Au regard de tout ce qui précède, la question qui me taraude l’esprit à présent, est celle de savoir si l’actuel Premier ministre, en l’occurrence Ousmane Sonko, est investi de la même confiance auprès du président Bassirou Diomaye Faye? Pour apporter des éléments de réponse appropriés à cette lancinante interrogation: convoquons le processus de nomination et de la formation du gouvernement dirigé par l’apôtre du Bourok.
A peine porté à la tête du Sénégal, le président Bassirou Diomaye Faye, avait réservé sa première audience à Mactar Diop. Un ancien ministre sous Wade, grand orfèvre des finances publiques, actuellement en poste à la prestigieuse institution de la Banque mondiale. Nombreux sont les observateurs avisés de la scène politique sénégalaise, a avoir interprété cette démarche, comme étant une volonté non assumée du président Faye, de confier les rênes de la primature à Mactar Diop. Et quand, contre toute attente, le nom de Ousmane Sonko a retenti du haut de la primature, certains analystes politiques, avaient soutenu avec fortes convictions, que Ousmane Sonko a réussi à tordre le bras à Diomaye, pour trôner à la tête du gouvernement.
Et curieusement, depuis un certain temps, le discours rassembleur du président Bassirou Diomaye Faye, rame à contre-courant des déclarations souvent incendiaires du Premier ministre Ousmane Sonko. Cerise sur le gâteau, l’attitude étrange, adoptée par le patriote en chef, le jour de la célébration de la fête de la Tabaski au Sénégal, en dit long sur le voile épais qui entoure désormais la relation entre le président de la République et son Premier ministre.

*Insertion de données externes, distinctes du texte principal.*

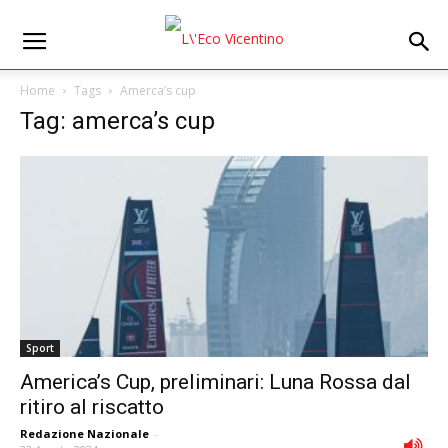
Home
Tags
Amerca’s cup
Tag: amerca’s cup
Sport
America’s Cup, preliminari: Luna Rossa dal
ritiro al riscatto
Redazione Nazionale
-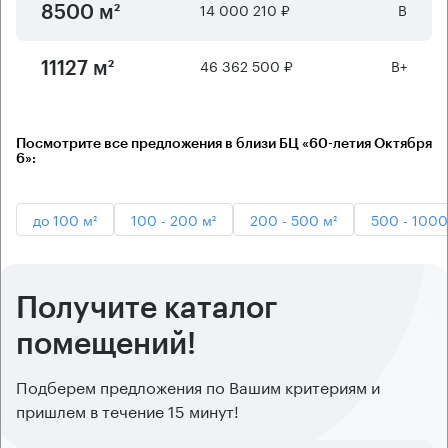
14 000 210 ₽
B
8500 м²
46 362 500 ₽
B+
11127 м²
Посмотрите все предложения в близи БЦ «60-летия Октября
6»:
до 100 м²
100 - 200 м²
200 - 500 м²
500 - 1000
Получите каталог
помещений!
Подберем предложения по Вашим критериям и
пришлем в течение 15 минут!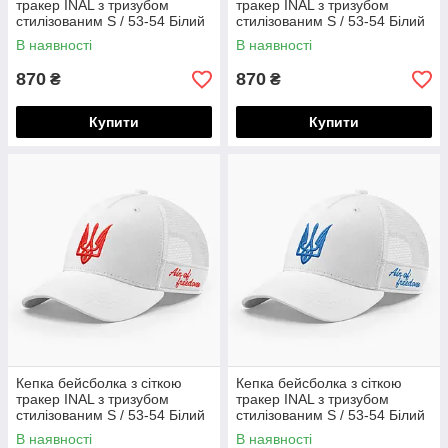
тракер INAL з тризубом
тракер INAL з тризубом
стилізованим S / 53-54 Білий
стилізованим S / 53-54 Білий
283353
283653
В наявності
В наявності
870
870
₴
₴
Купити
Купити
Кепка бейсболка з сіткою
Кепка бейсболка з сіткою
тракер INAL з тризубом
тракер INAL з тризубом
стилізованим S / 53-54 Білий
стилізованим S / 53-54 Білий
283053
283453
В наявності
В наявності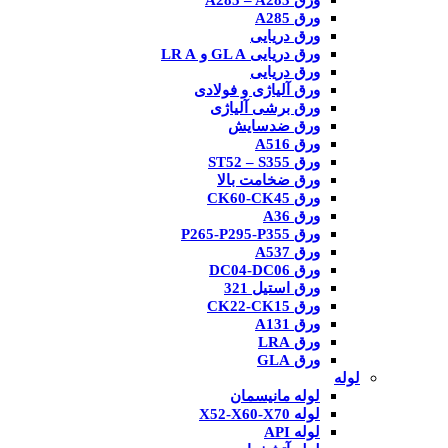
ورق A285 – A283
ورق A285
ورق دریایی
ورق دریایی GL A و LR A
ورق دریایی
ورق آلیاژی و فولادی
ورق برشی آلیاژی
ورق ضدسایش
ورق A516
ورق ST52 – S355
ورق ضخامت بالا
ورق CK60-CK45
ورق A36
ورق P265-P295-P355
ورق A537
ورق DC04-DC06
ورق استیل 321
ورق CK22-CK15
ورق A131
ورق LRA
ورق GLA
لوله
لوله مانیسمان
لوله X52-X60-X70
لوله API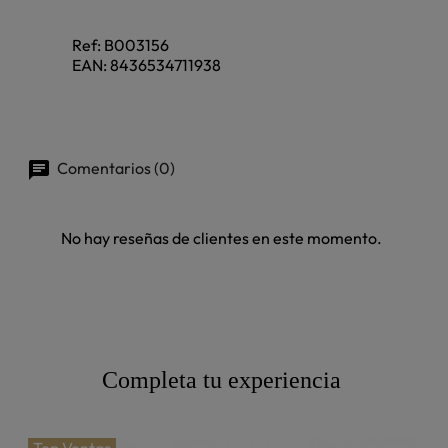
Ref:
B003156
EAN:
8436534711938
Comentarios (0)
No hay reseñas de clientes en este momento.
Completa tu experiencia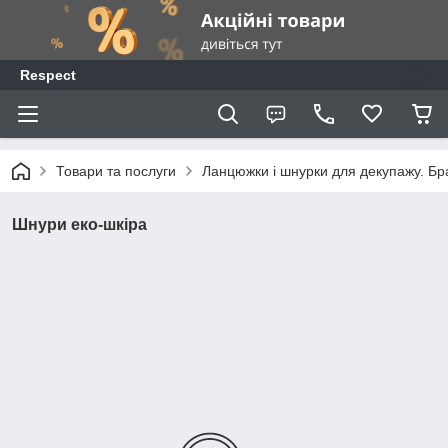
Respect
Товари та послуги
Ланцюжки і шнурки для декупажу. Бр
Шнури еко-шкіра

Connu pour sa propension excessive à savourer les bains de foule, l’ancien maire de Ziguinchor, s’est abstenu volontairement de faire une apparition publique, sur un lieu de culte, aux côtés du président Diomaye, encore moins à proximité d’une autre autorité de son parti le jour de L’aïd El Kébir. Comme s’il voulait accréditer davantage la thèse d’un malaise latent au sommet de l’Etat, le Premier ministre Ousmane Sonko, n’a pas effectué le déplacement au tarmac de l’AIBD, pour accueillir le président Faye, au terme de son récent séjour en France. Autant de faisceaux d’indices concordants, qui renseignent, éloquemment, sur le degré de défiance et sur l’ambiance délétère qui règnent désormais au sommet de l’Etat, avec en toile de fond, la rupture de confiance entre les deux têtes de l’exécutif.